The spies take the meteor to a yacht hired by the lead spy, a guy who I’m sure has a name but looks so much like an incidental Mel Brooks character that I just call him “Gov.” In response to the yacht development, Bob gets into another plane. Robert Kent’s contract must have specified he end each episode in an airplane, though the writers, with their genetic predispositions to be both surly and contractually accurate at the same time, have made sure G-Man Bob has obliterated every single plane he has touched.

Bob apparently requisitioned a six-pack of planes from the FBI office supplies closet before he began this mission.


Bob flies overhead, in the dark and during a dense fog — that titular “menacing mist” — but somehow everyone can see well enough to shoot at each other a bit before the spies on the yacht shoot Bob down. Instead of the hardened earth or electricity poles, this time he crashes into a pier, which is more of the same-ol’ same-ol’, but at least they show us the crash instead of leaving it at a cliffhanger. Bob getting into a plane leads inevitably to the plane crashing; it is a foregone conclusion, and there is no use pretending otherwise.

G-Man Bob won’t die in the crash and no one else appears to be in any real danger at this point, so there’s nothing left to tempt you back for next week’s exciting installment… unless you dig on stock footage, improbable plots and low-rent character actors floating about in the San Francisco Bay, that is.

6 comments

  1. The Bradley building must be a wretched hive of scum and villainy…because although I have not done a screen cap (something I will rectify this weekend) Curtis Monroe and his henchies also rent office space there in The Green Hornet (1940). The landlord has to be looking the other way/

    1. The similarities between Hornet and Creeps are crazy. Every time I see your screencaps I double-take and check to make sure I know what blog I’m on.

      I was so hoping the Bradley was a real building, all office space with a real dentist and a couple of insurance agents operating amidst the spies and the henchmen and the meteors.

  2. “It’s a hard life being dangerously stupid around a boss who owns a lightning gun.

    For those who may not be acquainted with the history of the American labor movement and its tradition of radical folk music, this is, of course,the title of a Woody Guthrie song (with its famous chorus, “The Bossman he say/Boy you’re dumb as a Rock!
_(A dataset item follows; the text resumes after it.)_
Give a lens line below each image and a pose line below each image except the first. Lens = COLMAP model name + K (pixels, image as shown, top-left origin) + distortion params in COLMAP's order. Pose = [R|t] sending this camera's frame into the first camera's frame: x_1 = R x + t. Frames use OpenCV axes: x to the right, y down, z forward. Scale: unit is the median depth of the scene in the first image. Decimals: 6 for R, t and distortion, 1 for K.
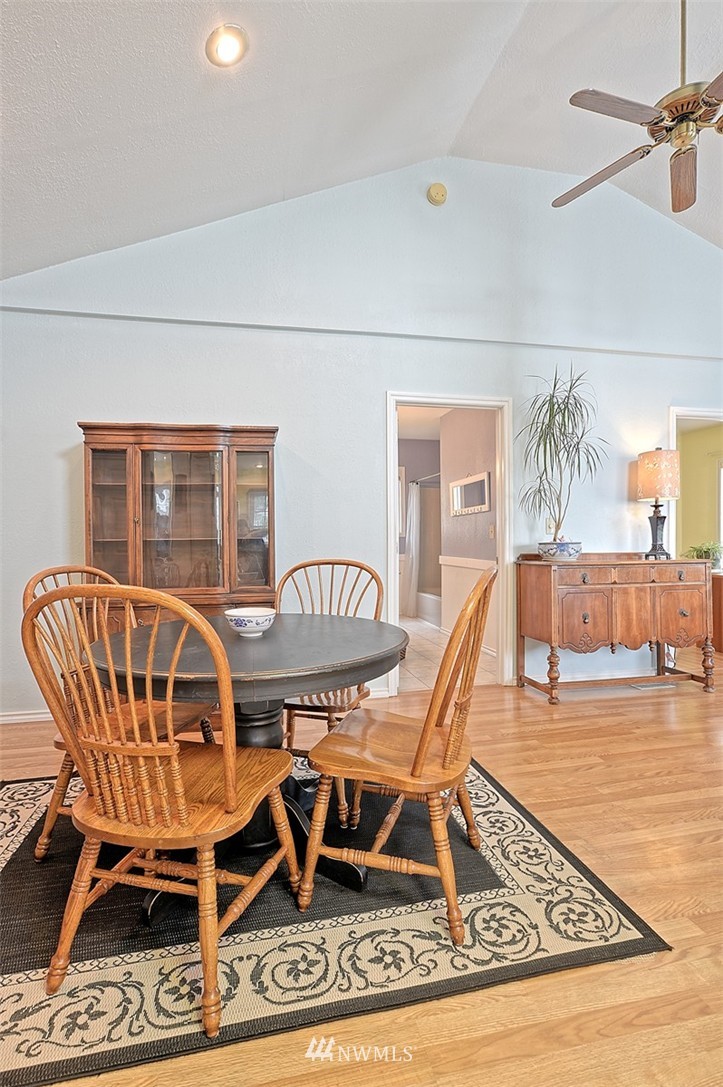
lens RADIAL K [[533.3, 0, 366.0], [0, 533.3, 542.6], [0, 0, 1]] dist [-0.017577, 0.024167]
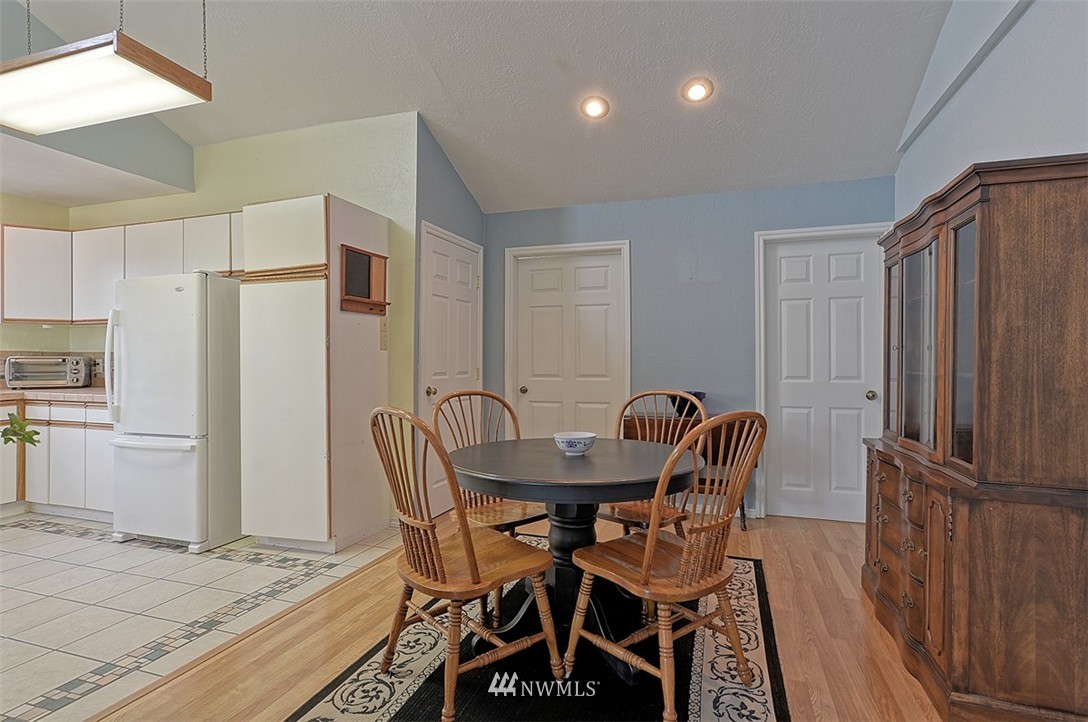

Rock! Rock!/I try to run away/But he give me the Shock! Shock! Shock!”) which inspired Big Bill Haywood to send I.W.W. organizers out to help unionize supervillain henchmen and low level flunkies for unnamed foreign powers.
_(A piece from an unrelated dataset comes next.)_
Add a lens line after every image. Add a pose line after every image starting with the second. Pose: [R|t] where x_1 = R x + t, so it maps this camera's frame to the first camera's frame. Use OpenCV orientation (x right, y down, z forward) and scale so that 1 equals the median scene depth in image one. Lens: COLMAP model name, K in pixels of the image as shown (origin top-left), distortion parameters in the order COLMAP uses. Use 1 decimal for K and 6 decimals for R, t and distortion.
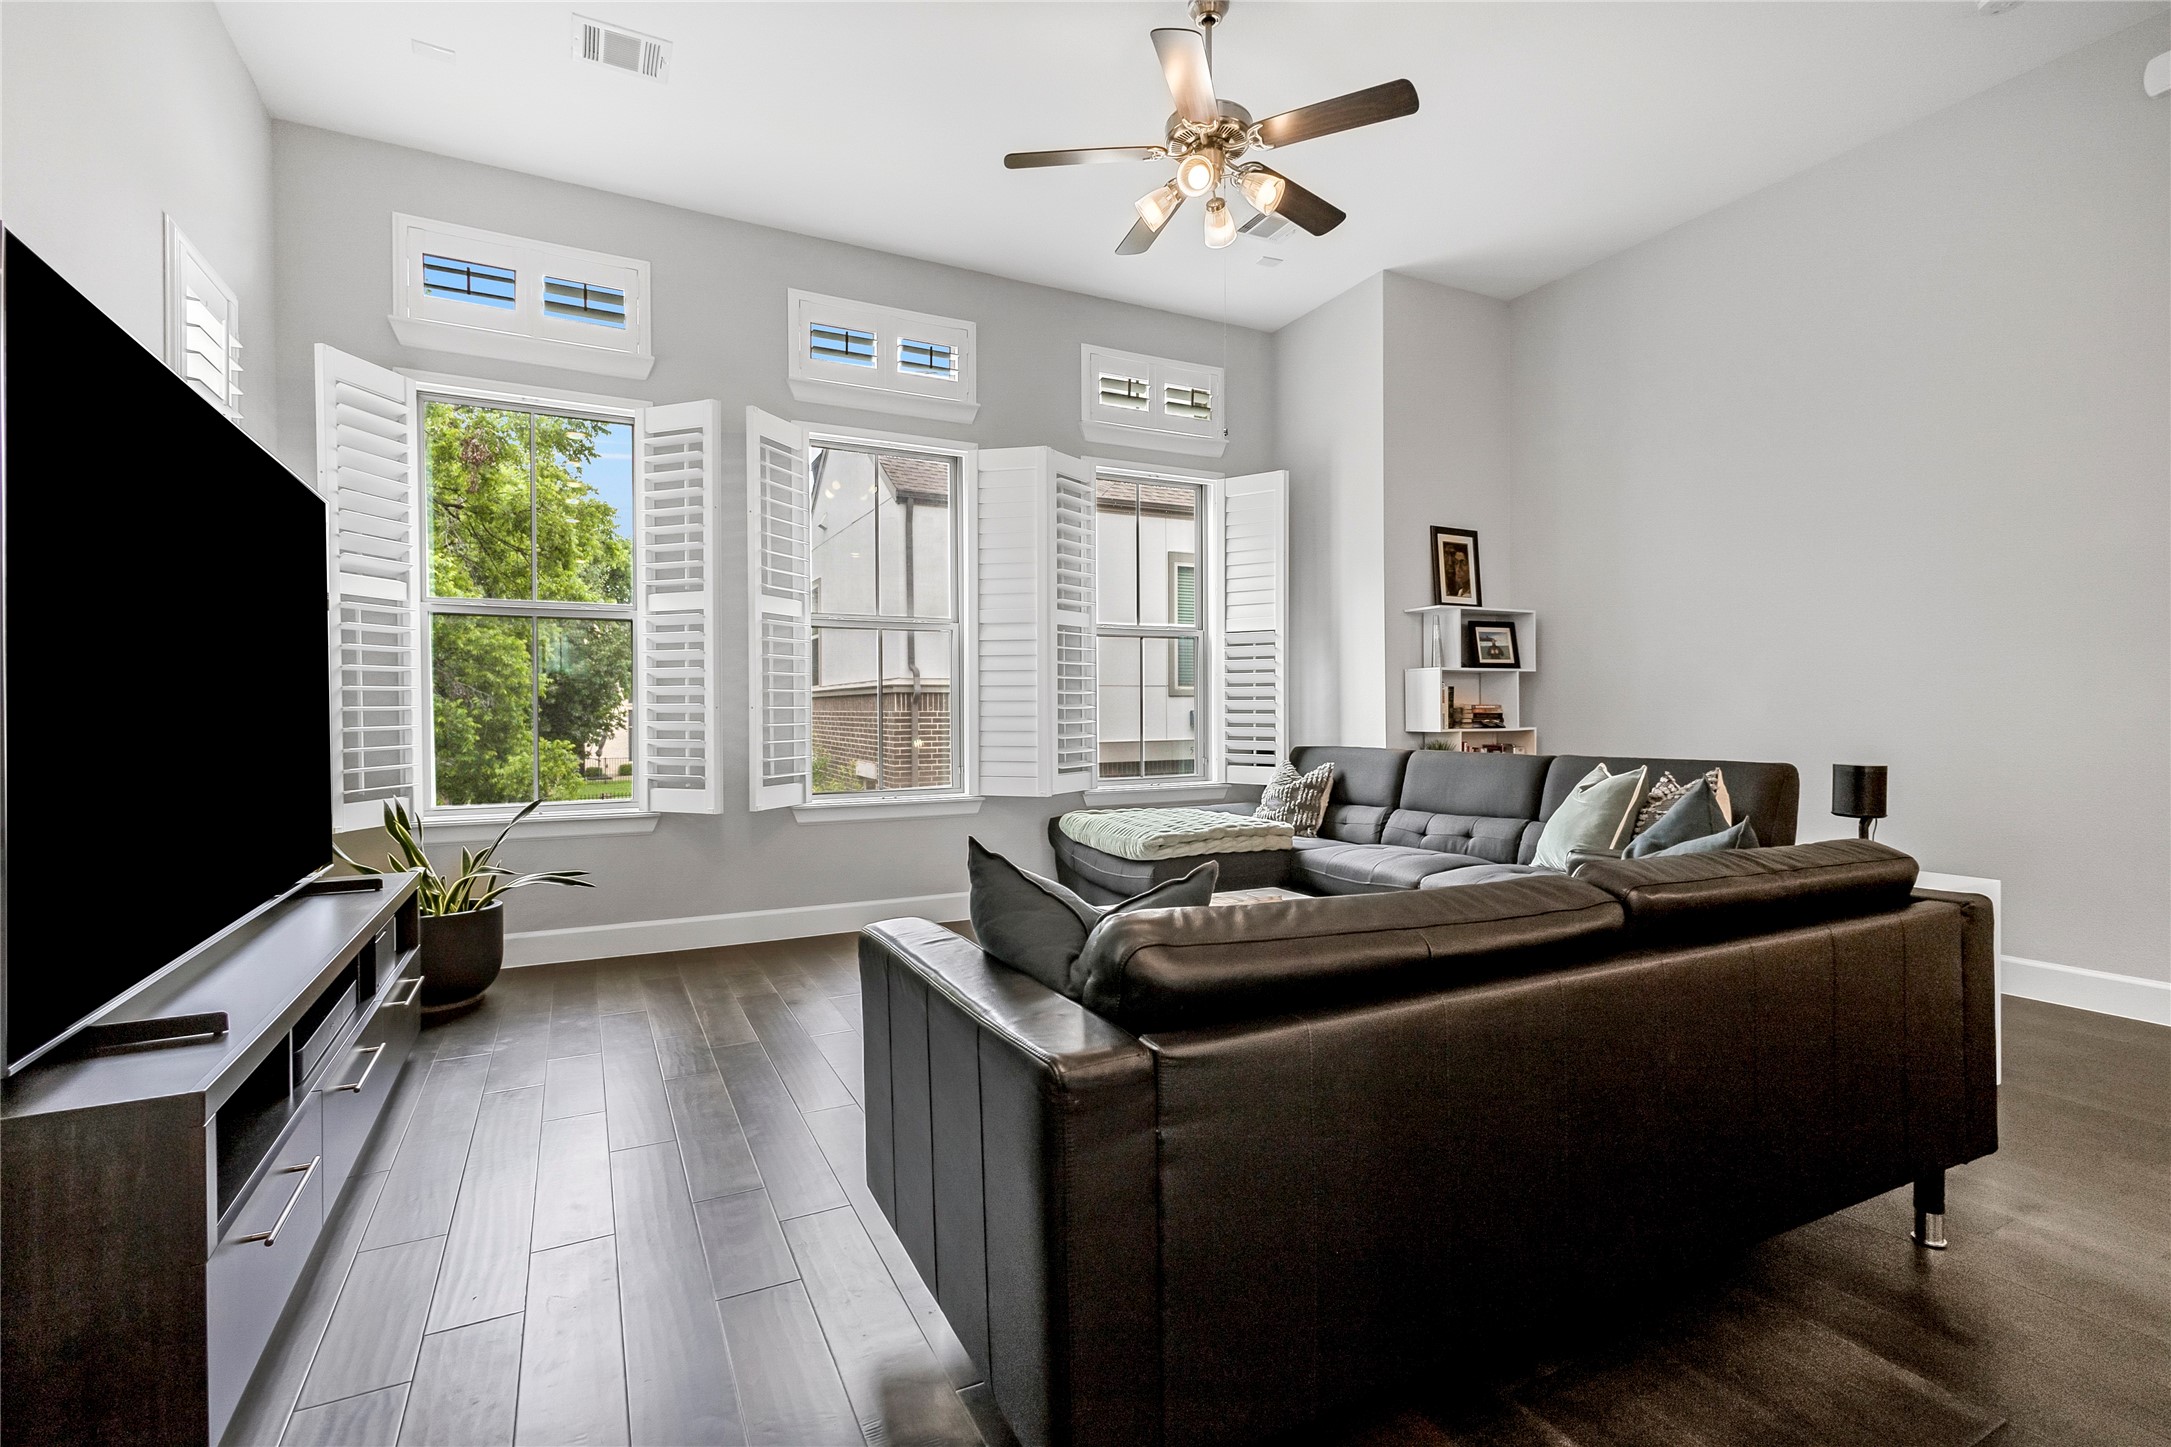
lens RADIAL K [[998.9, 0, 1088.4], [0, 998.9, 715.6], [0, 0, 1]] dist [0.003290, 0.000154]
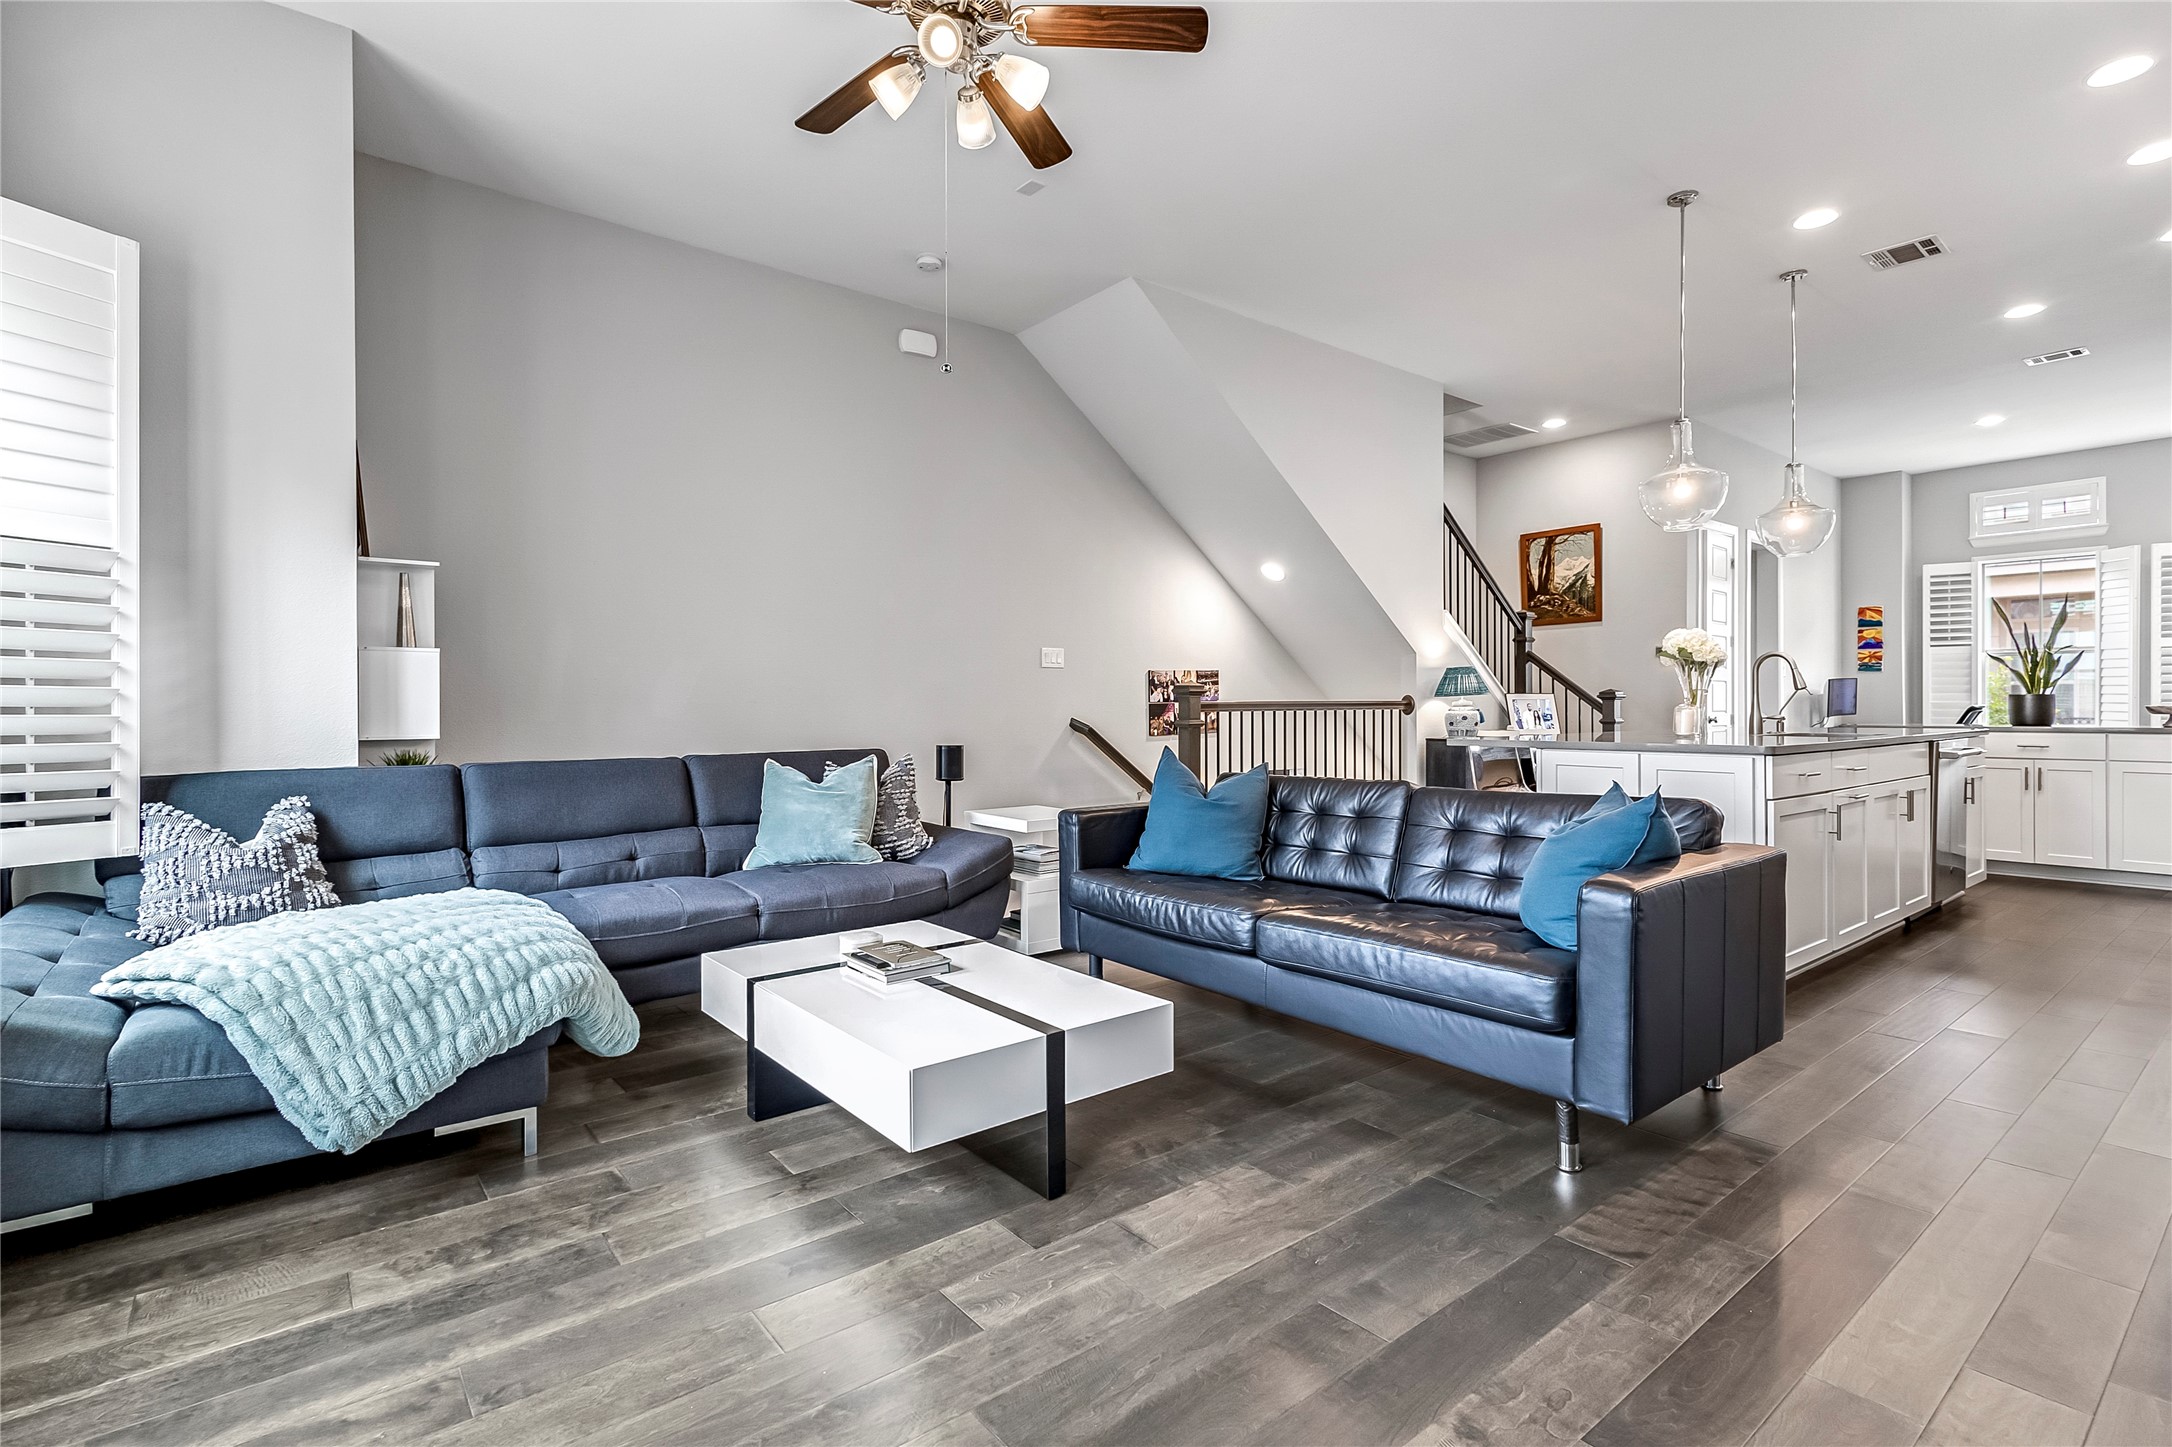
lens RADIAL K [[999.4, 0, 1090.7], [0, 999.4, 717.3], [0, 0, 1]] dist [0.003290, 0.000154]
pose [[-0.237688, -0.001468, 0.971340, -0.501641], [0.008693, 0.999956, 0.003638, 0.002377], [-0.971303, 0.009309, -0.237665, 0.782654]]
    You can see in some of the screencaps that Monk himself is a Wobbly, proudly wearing the lapel pin of Spy Rings and Lackeys Local 187.

    Bela Lugosi kicking spy ass

    Thanks, TV Guide, that’s good enough — no further details are necessary. I’m setting the alarm for 2 AM and adjusting the rabbit ears as we speak…

    1. I don’t know if I’ve ever mentioned this on the blog, but I have a sweet pair of rabbit ears behind my computer monitor. They used to be on top of the monitor until kids these days with their thin monitors and their LEDs made it impossible to use the top of your monitor as a shelf. The antennae are probably early 1950s, RCA, brass with clear red glass balls on the end. I love them. LOTS.

      1. Oooooh! (For full effect, picture Rick Moranis doing Merv Griffin on SCTV). Red glass balls? Early 50s? RC-friggin’-A? Any chance of a picture? I bet they make your computer monitor look vaguely like Uncle Martin, which is a long-standing fantasy of mine, but I won’t go into detail, since you’ve already been linked by golf.com, and I don’t imagine you’re keen to attract attention from any other disreputable fetish sites.